Scripture: Jeremiah 4:1-2, 14, 18, 19-28
Sermon: Stand Up For Me (Loving the children)
I have reprinted the Jeremiah reading below, so you can read it easily. It’s so deeply and tragically moving.
Jeremiah speaks as he does because the inequities and corruption of the
kingdom have become too much for the people and for God to bear any
longer. The kingdom will soon be overthrown
with no hope of saving it -- for now. The
crisis is so complete that in verses 19-28 Jeremiah describes the coming
destruction as the reversal and undoing of creation itself, and the return to
chaos of all that God put into good order in Genesis 1.

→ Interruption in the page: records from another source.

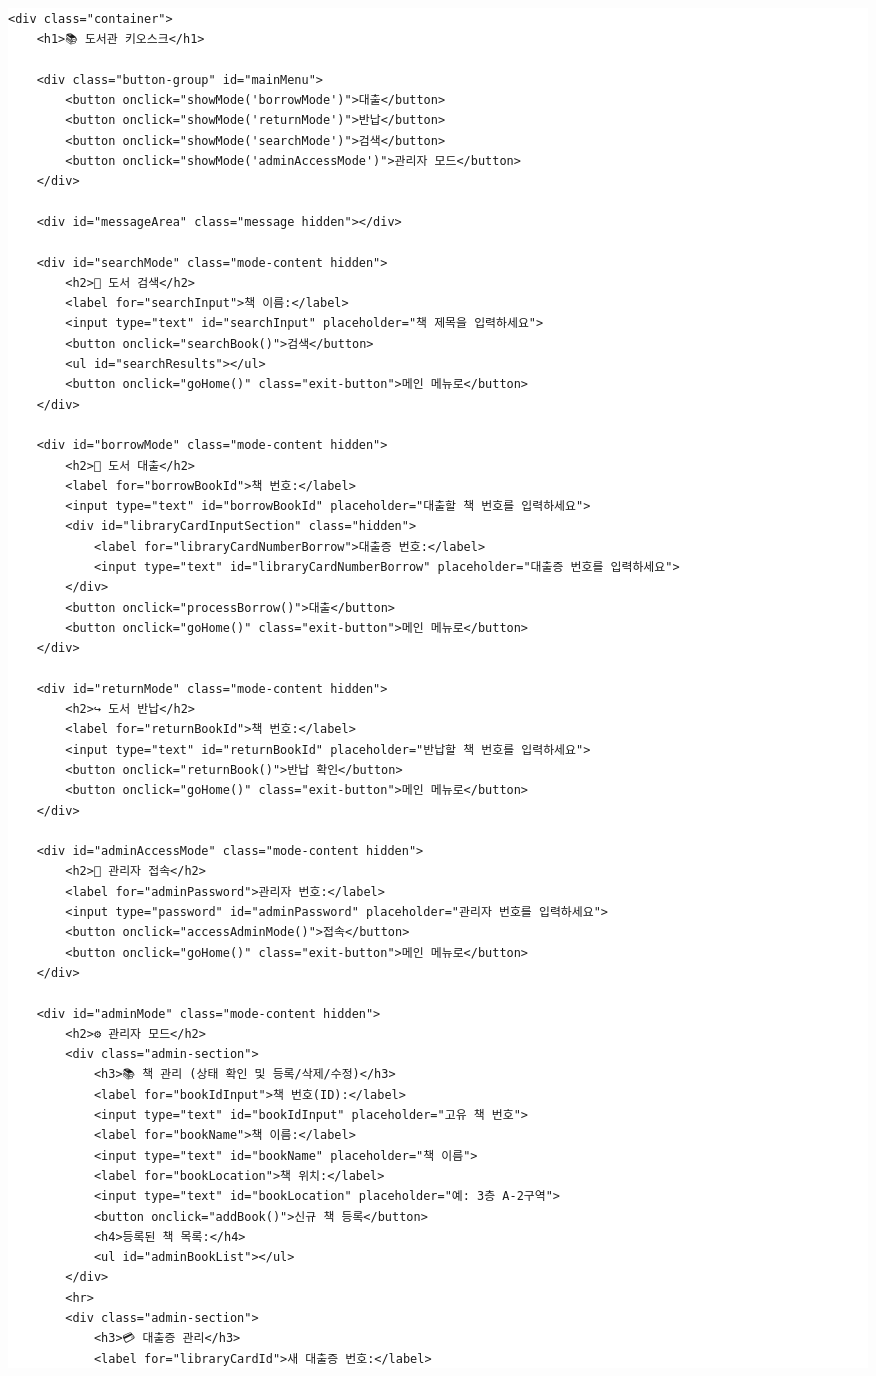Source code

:     <div class="container">
        <h1>📚 도서관 키오스크</h1>

        <div class="button-group" id="mainMenu">
            <button onclick="showMode('borrowMode')">대출</button>
            <button onclick="showMode('returnMode')">반납</button>
            <button onclick="showMode('searchMode')">검색</button>
            <button onclick="showMode('adminAccessMode')">관리자 모드</button>
        </div>

        <div id="messageArea" class="message hidden"></div>

        <div id="searchMode" class="mode-content hidden">
            <h2>🔎 도서 검색</h2>
            <label for="searchInput">책 이름:</label>
            <input type="text" id="searchInput" placeholder="책 제목을 입력하세요">
            <button onclick="searchBook()">검색</button>
            <ul id="searchResults"></ul>
            <button onclick="goHome()" class="exit-button">메인 메뉴로</button>
        </div>

        <div id="borrowMode" class="mode-content hidden">
            <h2>📖 도서 대출</h2>
            <label for="borrowBookId">책 번호:</label>
            <input type="text" id="borrowBookId" placeholder="대출할 책 번호를 입력하세요">
            <div id="libraryCardInputSection" class="hidden">
                <label for="libraryCardNumberBorrow">대출증 번호:</label>
                <input type="text" id="libraryCardNumberBorrow" placeholder="대출증 번호를 입력하세요">
            </div>
            <button onclick="processBorrow()">대출</button>
            <button onclick="goHome()" class="exit-button">메인 메뉴로</button>
        </div>

        <div id="returnMode" class="mode-content hidden">
            <h2>↪️ 도서 반납</h2>
            <label for="returnBookId">책 번호:</label>
            <input type="text" id="returnBookId" placeholder="반납할 책 번호를 입력하세요">
            <button onclick="returnBook()">반납 확인</button>
            <button onclick="goHome()" class="exit-button">메인 메뉴로</button>
        </div>

        <div id="adminAccessMode" class="mode-content hidden">
            <h2>🔑 관리자 접속</h2>
            <label for="adminPassword">관리자 번호:</label>
            <input type="password" id="adminPassword" placeholder="관리자 번호를 입력하세요">
            <button onclick="accessAdminMode()">접속</button>
            <button onclick="goHome()" class="exit-button">메인 메뉴로</button>
        </div>

        <div id="adminMode" class="mode-content hidden">
            <h2>⚙️ 관리자 모드</h2>
            <div class="admin-section">
                <h3>📚 책 관리 (상태 확인 및 등록/삭제/수정)</h3>
                <label for="bookIdInput">책 번호(ID):</label>
                <input type="text" id="bookIdInput" placeholder="고유 책 번호">
                <label for="bookName">책 이름:</label>
                <input type="text" id="bookName" placeholder="책 이름">
                <label for="bookLocation">책 위치:</label>
                <input type="text" id="bookLocation" placeholder="예: 3층 A-2구역">
                <button onclick="addBook()">신규 책 등록</button>
                <h4>등록된 책 목록:</h4>
                <ul id="adminBookList"></ul>
            </div>
            <hr>
            <div class="admin-section">
                <h3>💳 대출증 관리</h3>
                <label for="libraryCardId">새 대출증 번호:</label>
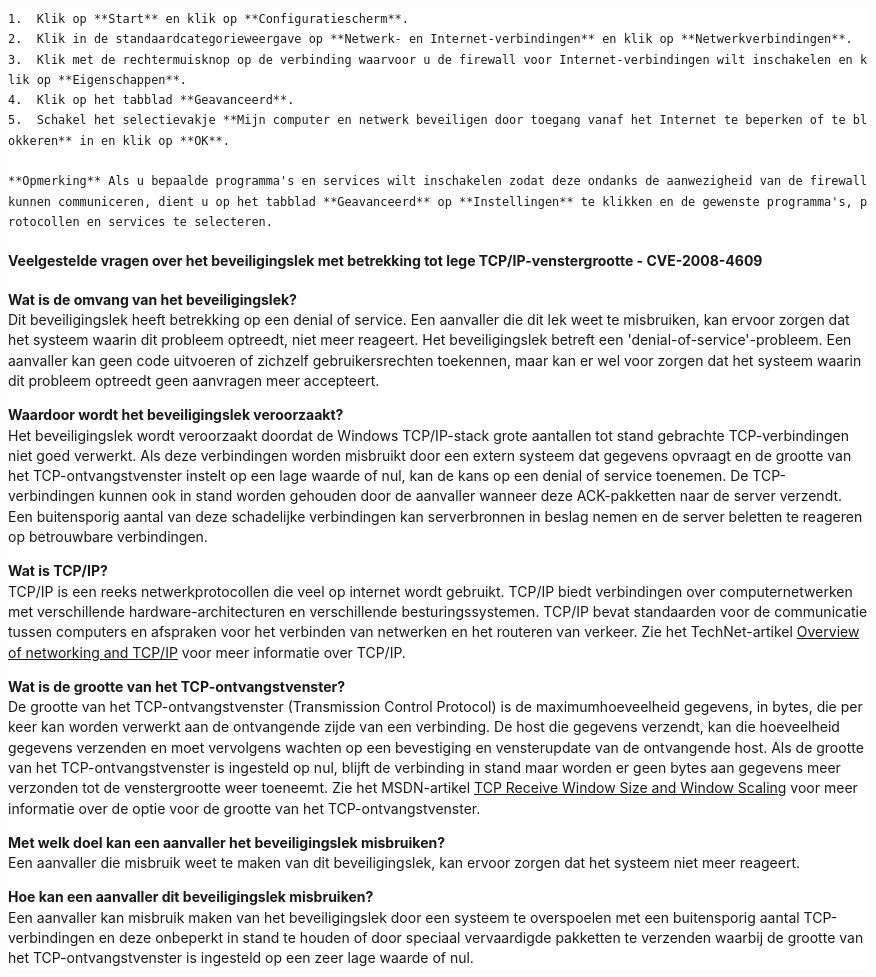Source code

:     1.  Klik op **Start** en klik op **Configuratiescherm**.  
    2.  Klik in de standaardcategorieweergave op **Netwerk- en Internet-verbindingen** en klik op **Netwerkverbindingen**.  
    3.  Klik met de rechtermuisknop op de verbinding waarvoor u de firewall voor Internet-verbindingen wilt inschakelen en klik op **Eigenschappen**.  
    4.  Klik op het tabblad **Geavanceerd**.  
    5.  Schakel het selectievakje **Mijn computer en netwerk beveiligen door toegang vanaf het Internet te beperken of te blokkeren** in en klik op **OK**.
  
    **Opmerking** Als u bepaalde programma's en services wilt inschakelen zodat deze ondanks de aanwezigheid van de firewall kunnen communiceren, dient u op het tabblad **Geavanceerd** op **Instellingen** te klikken en de gewenste programma's, protocollen en services te selecteren.
  
#### Veelgestelde vragen over het beveiligingslek met betrekking tot lege TCP/IP-venstergrootte - CVE-2008-4609
  
**Wat is de omvang van het beveiligingslek?**    
Dit beveiligingslek heeft betrekking op een denial of service. Een aanvaller die dit lek weet te misbruiken, kan ervoor zorgen dat het systeem waarin dit probleem optreedt, niet meer reageert. Het beveiligingslek betreft een 'denial-of-service'-probleem. Een aanvaller kan geen code uitvoeren of zichzelf gebruikersrechten toekennen, maar kan er wel voor zorgen dat het systeem waarin dit probleem optreedt geen aanvragen meer accepteert.
  
**Waardoor wordt het beveiligingslek veroorzaakt?**    
Het beveiligingslek wordt veroorzaakt doordat de Windows TCP/IP-stack grote aantallen tot stand gebrachte TCP-verbindingen niet goed verwerkt. Als deze verbindingen worden misbruikt door een extern systeem dat gegevens opvraagt en de grootte van het TCP-ontvangstvenster instelt op een lage waarde of nul, kan de kans op een denial of service toenemen. De TCP-verbindingen kunnen ook in stand worden gehouden door de aanvaller wanneer deze ACK-pakketten naar de server verzendt. Een buitensporig aantal van deze schadelijke verbindingen kan serverbronnen in beslag nemen en de server beletten te reageren op betrouwbare verbindingen.
  
**Wat is TCP/IP?**    
TCP/IP is een reeks netwerkprotocollen die veel op internet wordt gebruikt. TCP/IP biedt verbindingen over computernetwerken met verschillende hardware-architecturen en verschillende besturingssystemen. TCP/IP bevat standaarden voor de communicatie tussen computers en afspraken voor het verbinden van netwerken en het routeren van verkeer. Zie het TechNet-artikel [Overview of networking and TCP/IP](http://go.microsoft.com/fwlink/?linkid=40954) voor meer informatie over TCP/IP.
  
**Wat is de grootte van het TCP-ontvangstvenster?**    
De grootte van het TCP-ontvangstvenster (Transmission Control Protocol) is de maximumhoeveelheid gegevens, in bytes, die per keer kan worden verwerkt aan de ontvangende zijde van een verbinding. De host die gegevens verzendt, kan die hoeveelheid gegevens verzenden en moet vervolgens wachten op een bevestiging en vensterupdate van de ontvangende host. Als de grootte van het TCP-ontvangstvenster is ingesteld op nul, blijft de verbinding in stand maar worden er geen bytes aan gegevens meer verzonden tot de venstergrootte weer toeneemt. Zie het MSDN-artikel [TCP Receive Window Size and Window Scaling](http://msdn.microsoft.com/en-us/library/ms819736.aspx) voor meer informatie over de optie voor de grootte van het TCP-ontvangstvenster.
  
**Met welk doel kan een aanvaller het beveiligingslek misbruiken?**    
Een aanvaller die misbruik weet te maken van dit beveiligingslek, kan ervoor zorgen dat het systeem niet meer reageert.
  
**Hoe kan een aanvaller dit beveiligingslek misbruiken?**    
Een aanvaller kan misbruik maken van het beveiligingslek door een systeem te overspoelen met een buitensporig aantal TCP-verbindingen en deze onbeperkt in stand te houden of door speciaal vervaardigde pakketten te verzenden waarbij de grootte van het TCP-ontvangstvenster is ingesteld op een zeer lage waarde of nul.
  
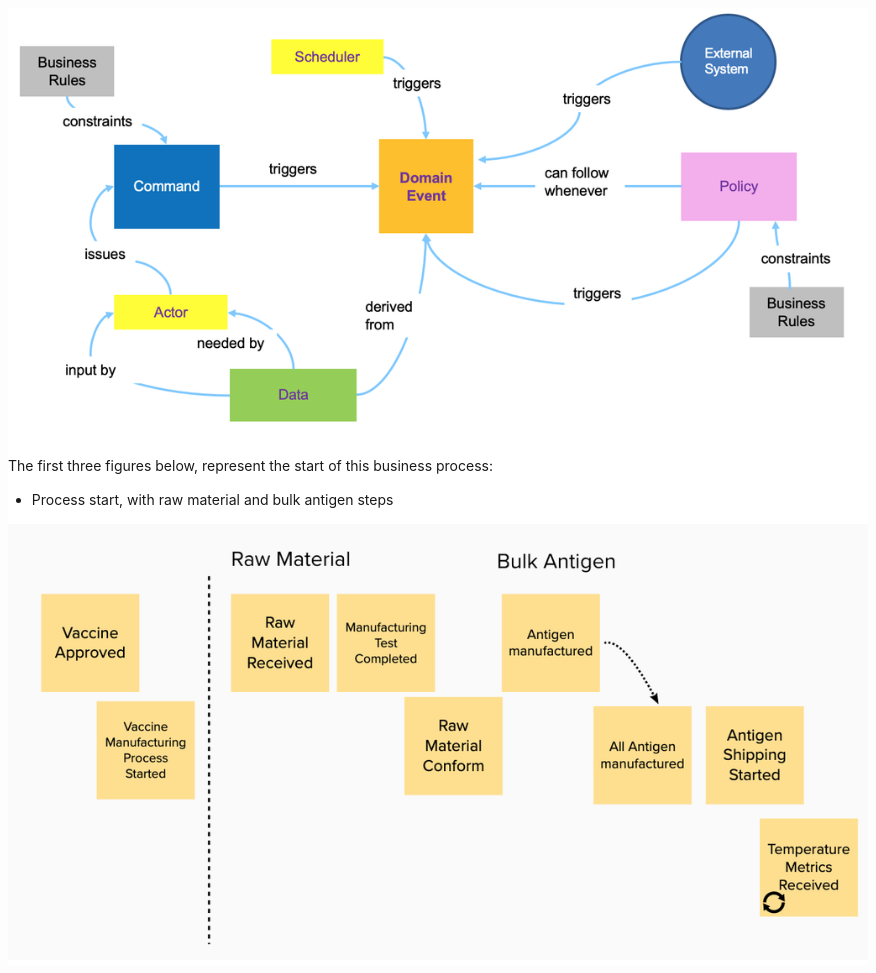  ![2](./images/evt-stm-oneview.png)


The first three figures below, represent the start of this business process:

* Process start, with raw material and bulk antigen steps

 ![e1](./images/vaccine/es-bp1.png)
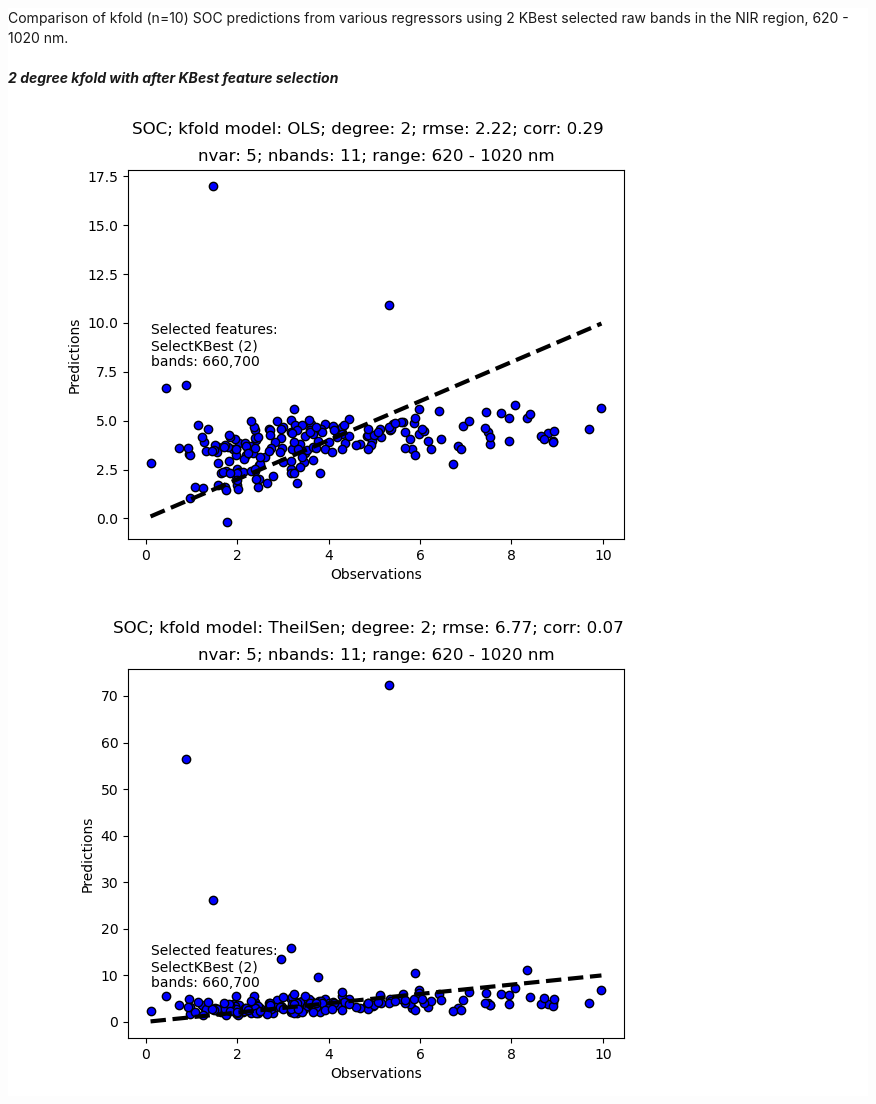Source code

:   <figcaption>Comparison of kfold (n=10) SOC predictions from various regressors using 2 KBest selected raw bands in the NIR region, 620 - 1020 nm.</figcaption>
</figure>

##### 2 degree kfold with after KBest feature selection


<figure class="half">
	<a href="../../images/SOC_OLS-kfold_kb_no_2_no_no_5_620-1020.png"><img src="../../images/SOC_OLS-kfold_kb_no_2_no_no_5_620-1020.png"></a>

  <a href="../../images/SOC_theilsen-kfold_kb_no_2_no_no_5_620-1020.png"><img src="../../images/SOC_theilsen-kfold_kb_no_2_no_no_5_620-1020.png"></a>
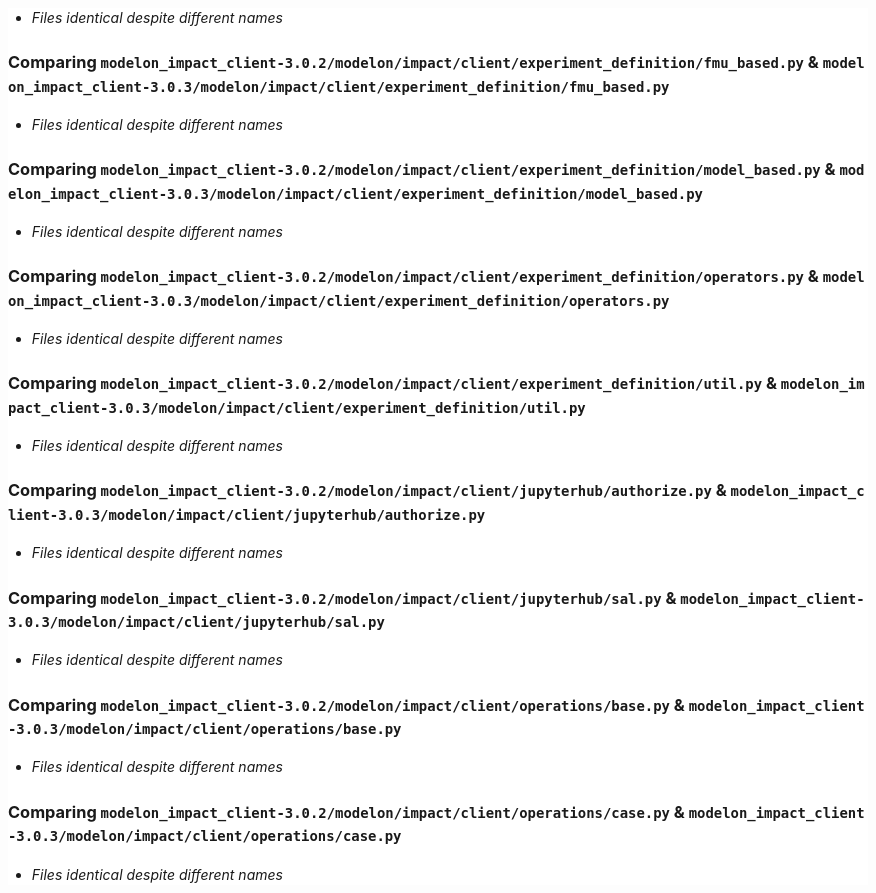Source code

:  * *Files identical despite different names*

### Comparing `modelon_impact_client-3.0.2/modelon/impact/client/experiment_definition/fmu_based.py` & `modelon_impact_client-3.0.3/modelon/impact/client/experiment_definition/fmu_based.py`

 * *Files identical despite different names*

### Comparing `modelon_impact_client-3.0.2/modelon/impact/client/experiment_definition/model_based.py` & `modelon_impact_client-3.0.3/modelon/impact/client/experiment_definition/model_based.py`

 * *Files identical despite different names*

### Comparing `modelon_impact_client-3.0.2/modelon/impact/client/experiment_definition/operators.py` & `modelon_impact_client-3.0.3/modelon/impact/client/experiment_definition/operators.py`

 * *Files identical despite different names*

### Comparing `modelon_impact_client-3.0.2/modelon/impact/client/experiment_definition/util.py` & `modelon_impact_client-3.0.3/modelon/impact/client/experiment_definition/util.py`

 * *Files identical despite different names*

### Comparing `modelon_impact_client-3.0.2/modelon/impact/client/jupyterhub/authorize.py` & `modelon_impact_client-3.0.3/modelon/impact/client/jupyterhub/authorize.py`

 * *Files identical despite different names*

### Comparing `modelon_impact_client-3.0.2/modelon/impact/client/jupyterhub/sal.py` & `modelon_impact_client-3.0.3/modelon/impact/client/jupyterhub/sal.py`

 * *Files identical despite different names*

### Comparing `modelon_impact_client-3.0.2/modelon/impact/client/operations/base.py` & `modelon_impact_client-3.0.3/modelon/impact/client/operations/base.py`

 * *Files identical despite different names*

### Comparing `modelon_impact_client-3.0.2/modelon/impact/client/operations/case.py` & `modelon_impact_client-3.0.3/modelon/impact/client/operations/case.py`

 * *Files identical despite different names*
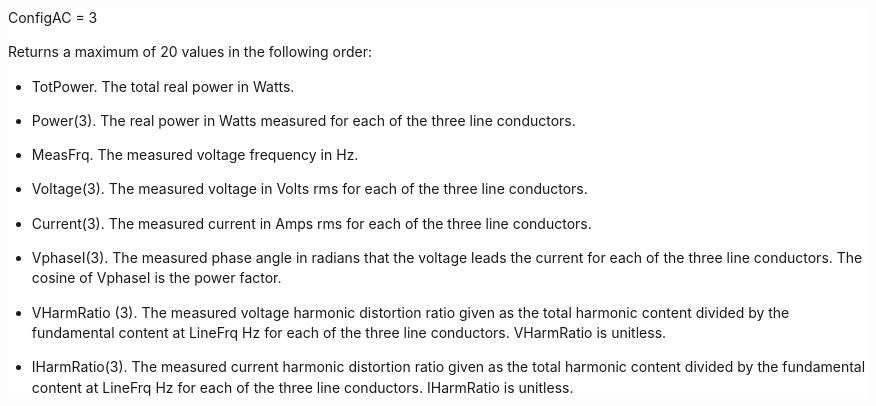 ConfigAC = 3

Returns a maximum of 20 values in the following order:

- TotPower. The total real power in Watts.

- Power(3). The real power in Watts measured for each of the three line conductors.

- MeasFrq. The measured voltage frequency in Hz.

- Voltage(3). The measured voltage in Volts rms for each of the three line conductors.

- Current(3). The measured current in Amps rms for each of the three line conductors.

- VphaseI(3). The measured phase angle in radians that the voltage leads the current for each of the three line conductors. The cosine of VphaseI is the power factor.

- VHarmRatio (3). The measured voltage harmonic distortion ratio given as the total harmonic content divided by the fundamental content at LineFrq Hz for each of the three line conductors. VHarmRatio is unitless.

- IHarmRatio(3). The measured current harmonic distortion ratio given as the total harmonic content divided by the fundamental content at LineFrq Hz for each of the three line conductors. IHarmRatio is unitless.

Can we read this as a lament for our day, for the whole international
order and for all Earth?
A century ago William Butler Yeats wrote “The Second Coming,” which begins
with this vision of chaos engulfing the world:
Turning and turning
in the widening gyre
The falcon cannot
hear the falconer;
Things fall apart;
the centre cannot hold;
Mere anarchy is
loosed upon the world,
The blood-dimmed
tide is loosed, and everywhere
The ceremony of
innocence is drowned;
The best lack all
conviction, while the worst
Are full of
passionate intensity?
An awful vision … sounds like the nightly news … and by the end of the poem
Yeats’ only hope is the dreadful anticipation of a great and terrible figure of judgement rising up finally to bring an end.
But Jeremiah says more, as do the other biblical prophets. He says, for instance, that the God of all
Earth will not allow “a full end” to be made.
And through the rest of his book he offers other hard-won and honest visions
and words of true hope.
Where is hope today? And how are
we part of it?
On Sunday in our worship, we’re baptizing a six-month-old child, second son
born to one of our families. It's always such a wonderful celebration, and this week will be just as joyous.
So what do you
think? In the midst of all the world is
and all it suffers, is this and are we part of holy hope? Hope you can be there, to be part of it.
Jeremiah 4.1-2,
14, 18, 19-28
If you return, O Israel, says
the Lord,
if you return to
me,
if you remove your
abominations from my presence,
and do not waver,
and if you swear,
“As the Lord lives!”
in truth, in
justice, and in uprightness,
then nations shall
be blessed by him,
and by him they
shall boast.
O Jerusalem, wash
your heart clean of wickedness so that you may be saved. How long
shall your evil schemes lodge within
you? … Your ways
and your doings have brought this
upon you. This is your doom; how bitter it is! It has reached your very heart.
My anguish, my
anguish! I writhe in pain! Oh, the walls of my heart! My heart is beating wildly; I cannot keep
silent; for I hear the sound of the trumpet, the alarm of war. Disaster overtakes disaster, the whole land is laid waste. Suddenly my tents are destroyed, my curtains
in a moment. How long must I
see the standard, and hear the sound of the trumpet? “For my people are
foolish, they do not know me; they are stupid children, they have no
understanding. They are skilled in doing evil, but do not know how to do good.”
I looked on the
earth, and lo, it was waste and void; and to the heavens, and they had no
light. I looked on the mountains, and lo, they were
quaking, and all the hills moved to and fro. I
looked, and lo, there was no one at all, and all the birds of the air had fled.
I looked, and lo, the fruitful land was a desert,
and all its cities were laid in ruins before the Lord, before his fierce anger. For
thus says the Lord: The whole land
shall be a desolation; yet I will not make a full end. Because
of this the earth shall mourn, and the heavens above grow black; for I have
spoken, I have purposed; I have not relented nor will I turn back.